Jueves, 05.12.2019 - 01:34 h
En el debate a cinco previo al 10-N

Abascal aboga por liquidar la autonomía catalana y fulminar el modelo de CCAA

Vox reclamó una reflexión profunda sobre las razones que han llevado a la actual situación en Cataluña y cargó contra los partidos nacionales.

Los cinco candidatos, antes del debate
Los cinco candidatos, antes del debate. / EFE

“Hay un golpe de Estado permanente en Cataluña”. El líder de Vox, Santiago Abascal, cargó ayer contra las principales figuras vinculadas al proceso independentista catalán, desde sus orígenes con Artur Mas a la cabeza hasta el fugado Puigdemont, pero también contra los partidos nacionales, por haber dado alas a los “golpistas” durante años. “El 155 fue descafeinado”, remachó, insistiendo en que dicha implementación ‘light’ no permitió recuperar ni la educación ni la televisión pública en la comunidad autónoma. En esta línea y durante el debate a cinco celebrado este lunes en vísperas de las elecciones del 10-N, Abascal pidió en su debut en estas lides una reflexión profunda sobre las razones que han llevado a la actual situación en Cataluña.

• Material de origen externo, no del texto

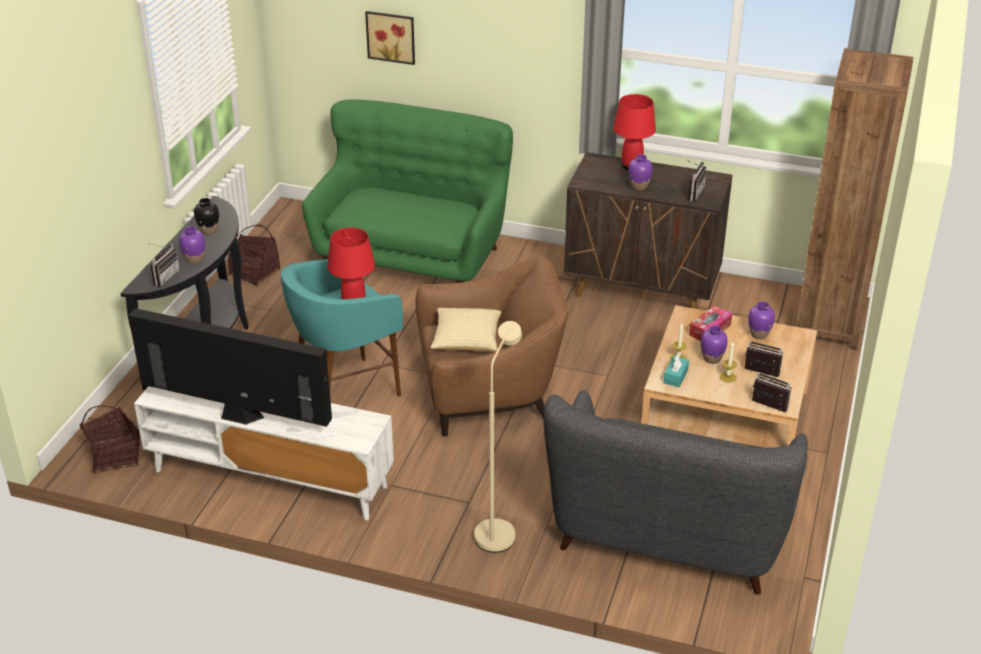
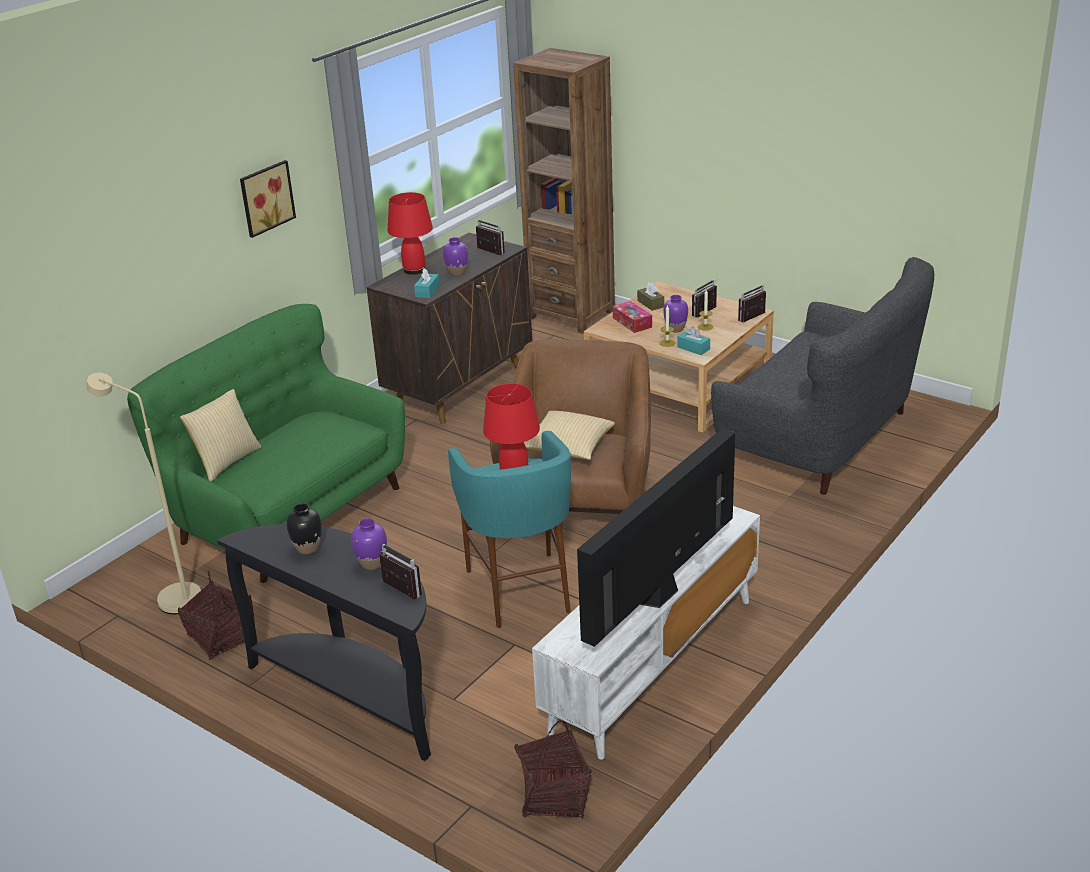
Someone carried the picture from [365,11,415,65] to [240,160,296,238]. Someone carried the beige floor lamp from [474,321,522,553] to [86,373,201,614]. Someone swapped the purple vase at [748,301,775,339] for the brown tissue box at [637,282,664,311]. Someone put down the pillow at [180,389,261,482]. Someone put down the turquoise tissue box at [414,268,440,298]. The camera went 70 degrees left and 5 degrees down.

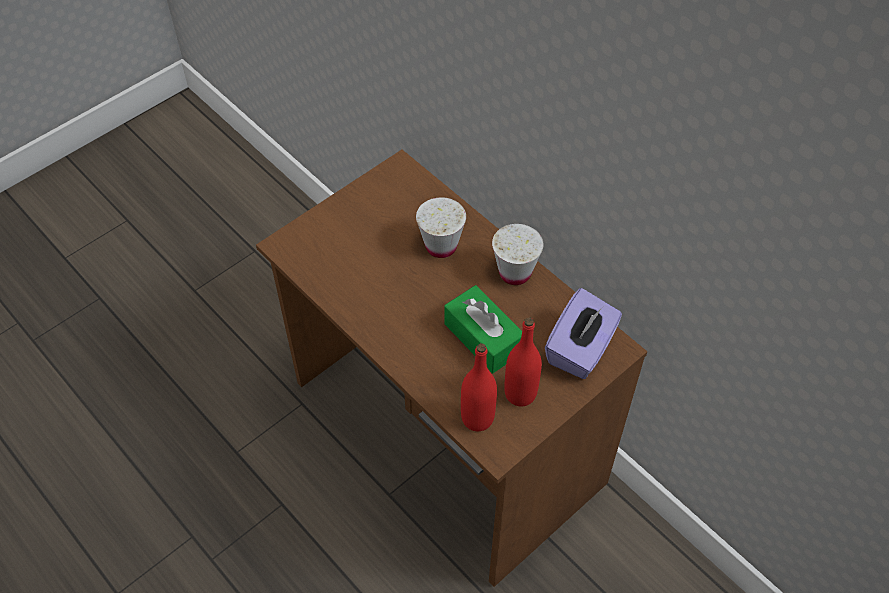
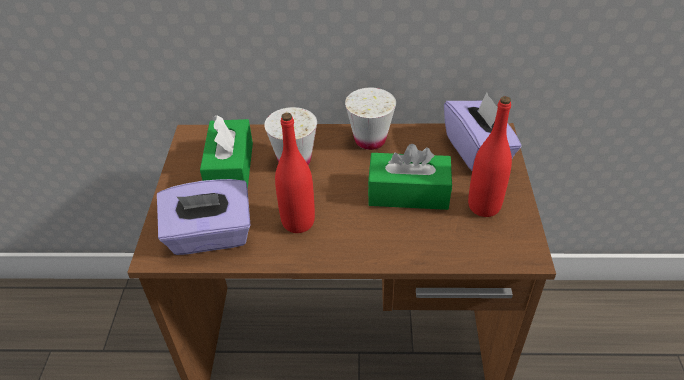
Someone carried the red bottle from [461,343,497,431] to [275,113,315,233]. Someone put down the purple tissue box at [157,179,250,255]. Someone put down the green tissue box at [200,115,253,188]. The camera went 45 degrees left and 10 degrees down.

En esta línea, definió su hoja de ruta con claridad. Aseguró que, en caso de gobernar el 11-N, Vox impulsaría la suspensión de la autonomía en Cataluña y pondría en marcha los mecanismos para la ilegalización de los partidos "golpistas". Del mismo modo, dijo que "quienes han cometido un delito de rebelión", como el presidente de la Generalitat, Quim Torra, serían "detenidos, esposados y puestos a disposición judicial". Del mismo modo, lamentó que las fuerzas y cuerpos de seguridad del Estado se hayan sentido abandonados por el Ejecutivo en la última oleada de violencia en la Ciudad Condal. 

También sobre la cuestión catalana, el político calificó de "hilarante" que ahora Sánchez proponga penalizar los referéndums ilegales. Es más, añadió que es "indignante" porque fue el socialista José Luis Rodríguez Zapatero el que los eliminó y luego tampoco Mariano Rajoy lo recuperó, dejando al Estado con "menos instrumentos para combatir el golpe de Estado".

Como es su discurso habitual, Abascal se mostró partidario de fulminar el estado de las autonomías, un auténtico "despilfarro" cuyo coste debería ir -explicó- a garantizar el futuro de las pensiones y el empleo. "Viene una crisis y nos va a encontrar divididos por los separatismo y los viejos odios, sin unidad nacional, jurídica, sin agua para todos (...) Solo los ricos pueden permitirse el lujo de no tener patria", expuso. De la misma manera, recordó que el planteamiento fiscal de Vox pasa por un tipo máximo del IRPF del 30%  y un 22% de Sociedades para las empresas, así como la eliminación de los tributos de Sucesiones y Patrimonio.

El líder de Cs, Albert Rivera, reprochó a Abascal que inste ahora al Gobierno a rebajar el gasto público, cuando él mismo lideró una fundación de la Comunidad de Madrid hace un lustro. "Estoy muy orgulloso", replicó el líder de Vox, al relatar cómo él mismo solicitó el cierre de la institución al darse cuenta de que no servía para nada. "Abandoné y me fui de un puesto en el Gobierno", apostilló.